We do that to mean roosters too. I carry them like a football with their tail feathers out, and I do all the chores until they're calm, and then I set them down, and let them walk away. Never let a chicken think it got away from you on its own, and never let other chickens see you, and think that you were mean to a chicken.
Kim:There you go, Jeff, that's good advice.
Jeff:You know what, this is quite honestly a little bit more than I expected, but it's wonderful. I know we've covered a lot of ground, but having you here, we've expanded the show to beekeeping today and poultry.
Fred:There you go.
Jeff:I think that's a new theme. Maybe we can all come together in one big show.
Fred:Those are very, very good companion animals. People that don't like spiders will never find a spider web around a foundation with free-ranging chickens around.
Jeff:Fred, we've covered a lot of territory. Anything that you would like to mention that we haven't asked you about yet?
Fred:Not really. I just really want to thank you for bringing me on your podcast. It's been a real honor to be here with both of you, and I just appreciate the time.
Jeff:Really enjoyed having you on the show and introducing you to our listeners. I encourage everybody to go out and check out Fred's YouTube channel, if you haven't already.
Kim:Good having you here. Thank you.
It was fun having Fred on the show. He's really personable. I can see why he has 124,000 subscribers on YouTube. It's fantastic.
Kim:Very professional, but he's also very easy to talk to, which makes doing what he's doing a lot better, and he's doing some neat things. You guys were talking cameras before we got started here. My camera is my cell phone. That's as sophisticated as I get anymore, and it's as sophisticated as I need to be for what I do. It was fun listening to you.
I enjoyed the part where he was talking about learning about the things to get in beehives. He was talking about various sundry animals and bugs, and what have you. It's something I never even considered worrying about.
Jeff:He definitely has a photographer's perspective on the beehive, and what's going on, and wanting to capture it. Even before we started talking about cameras, I sensed that. You can really see that in what he delivers. I encourage our listeners, go out and check out Fred Dunn's YouTube channel. You'll really enjoy it.
Kim:Yes, you will.
Jeff:That about wraps it up for this episode. Before we go, I want to encourage our listeners to rate us five stars on Apple Podcast, or wherever you download and stream the show. Even better, write a review, and let other beekeepers looking for a new podcast know what you like. You can get there directly from our website by clicking on reviews along the top of any webpage.

#####

* [WORK ITEM]: According to the podcast transcript, how many YouTube subscribers does Fred have? The material that comes next has no connection to the podcast transcript.

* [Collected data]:
#####

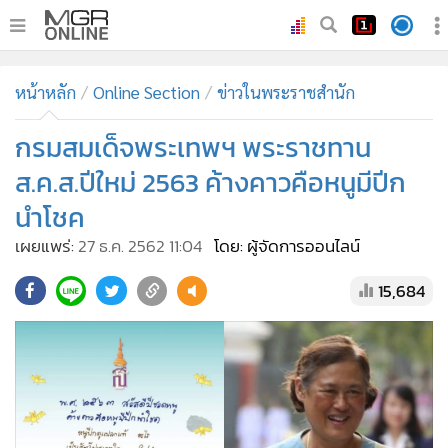
•
หน้าหลัก
หน้าหลัก
Online Section
ข่าวในพระราชสำนัก
•
ทันเหตุการณ์
•
กรมสมเด็จพระเทพฯ พระราชทาน
ภาคใต้
•
ภูมิภาค
ส.ค.ส.ปีใหม่ 2563 ค้างคาวคือหนูมีปีก
•
Online Section
นำโชค
•
บันเทิง
เผยแพร่:
27 ธ.ค. 2562 11:04
โดย: ผู้จัดการออนไลน์
•
ผู้จัดการรายวัน
15,684
•
คอลัมนิสต์
•
ละคร
•
CbizReview
•
Cyber BIZ
•
ผู้จัดกวน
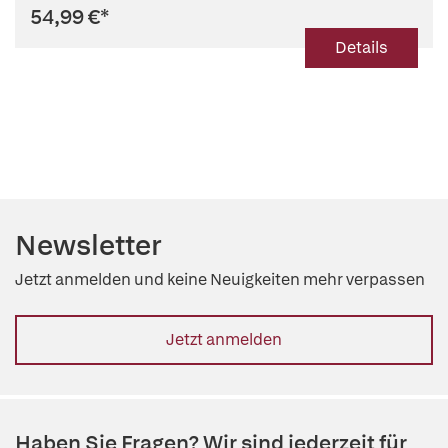
54,99 €
*
Details
Newsletter
Jetzt anmelden und keine Neuigkeiten mehr verpassen
Jetzt anmelden
Haben Sie Fragen? Wir sind jederzeit für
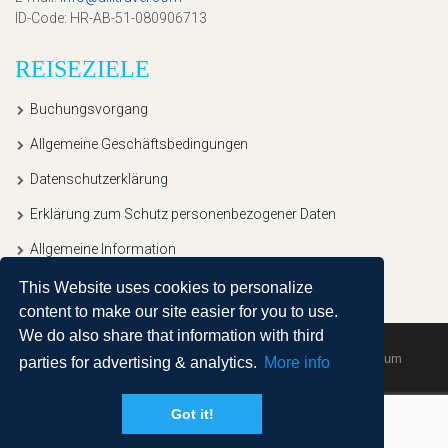
ID-Code
: HR-AB-51-080906713
REISEZIELE
Buchungsvorgang
Allgemeine Geschäftsbedingungen
Datenschutzerklärung
Erklärung zum Schutz personenbezogener Daten
Allgemeine Information
This Website uses cookies to personalize
content to make our site easier for you to use.
We do also share that information with third
Copyright © 2020, Ullitravel |
Sitemap
| Powered by
Agendum
parties for advertising & analytics.
More info
Got it!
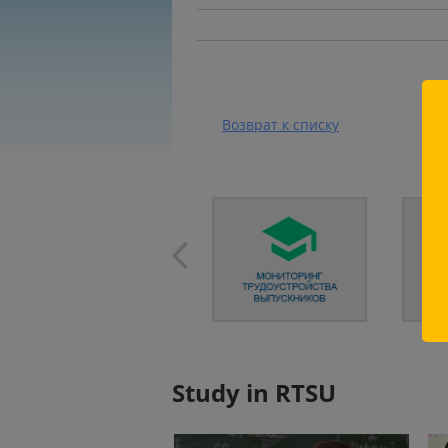
Возврат к списку
Study in RTSU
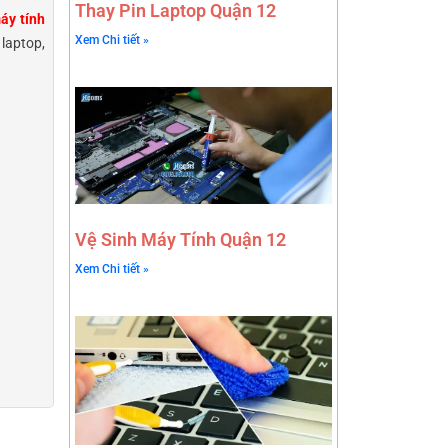
Thay Pin Laptop Quận 12
máy tính
Xem Chi tiết »
laptop,
Vệ Sinh Máy Tính Quận 12
Xem Chi tiết »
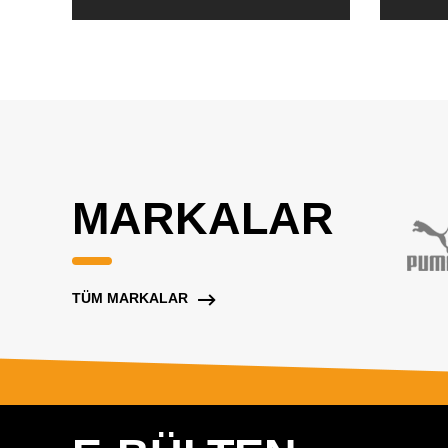
MARKALAR
TÜM MARKALAR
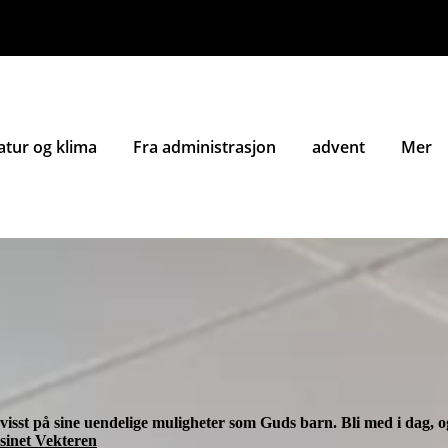
atur og klima
Fra administrasjon
advent
Mer
isst på sine uendelige muligheter som Guds barn. Bli med i dag, og
sinet Vekteren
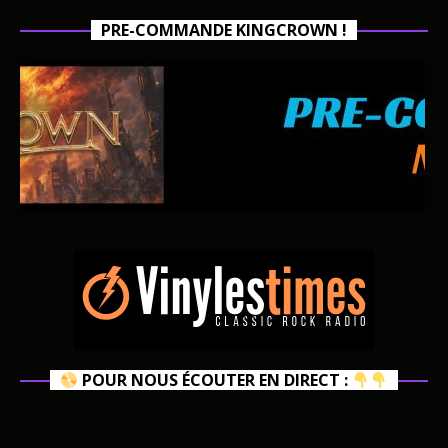
PRE-COMMANDE KINGCROWN !
POUR NOUS ÉCOUTER EN DIRECT :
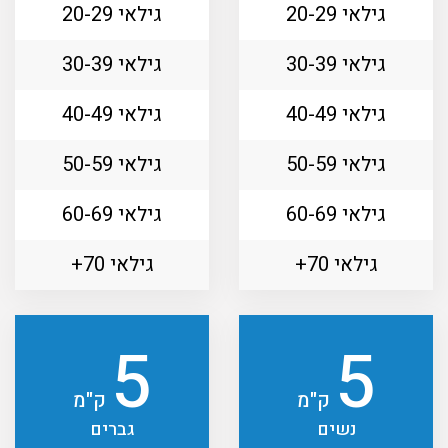
גילאי 20-29
גילאי 20-29
גילאי 30-39
גילאי 30-39
גילאי 40-49
גילאי 40-49
גילאי 50-59
גילאי 50-59
גילאי 60-69
גילאי 60-69
גילאי 70+
גילאי 70+
5
5
ק"מ
ק"מ
נשים
גברים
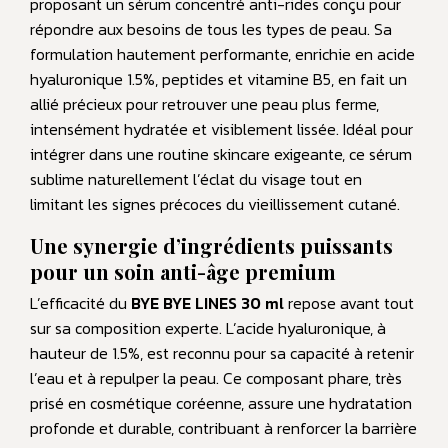
proposant un sérum concentré anti-rides conçu pour
répondre aux besoins de tous les types de peau. Sa
formulation hautement performante, enrichie en acide
hyaluronique 1.5%, peptides et vitamine B5, en fait un
allié précieux pour retrouver une peau plus ferme,
intensément hydratée et visiblement lissée. Idéal pour
intégrer dans une routine skincare exigeante, ce sérum
sublime naturellement l’éclat du visage tout en
limitant les signes précoces du vieillissement cutané.
Une synergie d’ingrédients puissants
pour un soin anti-âge premium
L’efficacité du
BYE BYE LINES 30 ml
repose avant tout
sur sa composition experte. L’acide hyaluronique, à
hauteur de 1.5%, est reconnu pour sa capacité à retenir
l’eau et à repulper la peau. Ce composant phare, très
prisé en cosmétique coréenne, assure une hydratation
profonde et durable, contribuant à renforcer la barrière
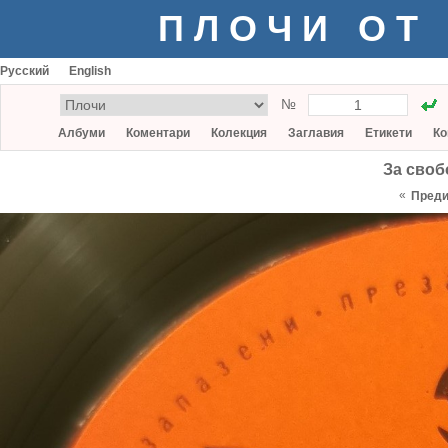
ПЛОЧИ ОТ
Русский
English
№
Албуми
Коментари
Колекция
Заглавия
Етикети
Ко
За своб
«
Пред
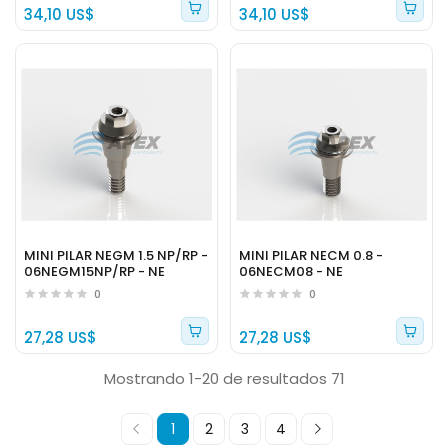
34,10 US$
34,10 US$
MINI PILAR NEGM 1.5 NP/RP -
MINI PILAR NECM 0.8 -
06NEGM15NP/RP - NE
06NECM08 - NE
0
0
27,28 US$
27,28 US$
Mostrando 1-20 de resultados 71
1
2
3
4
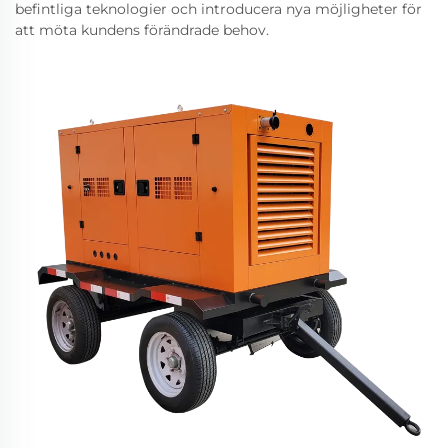
befintliga teknologier och introducera nya möjligheter för
att möta kundens förändrade behov.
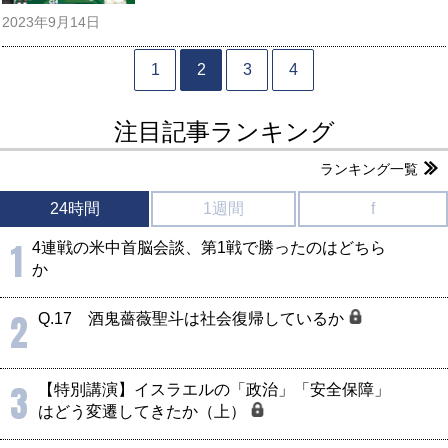
2023年9月14日
1
2
3
4
注目記事ランキング
ランキング一覧
24時間
1週間
f
1
4連戦の米中首脳会談、第1戦で勝ったのはどちら
か
2
Q.17 酒鬼薔薇聖斗は社会復帰しているか
3
【特別講演】イスラエルの「政治」「安全保障」
はどう変遷してきたか（上）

#####

* [EXERCISE OUTPUT]: 124,000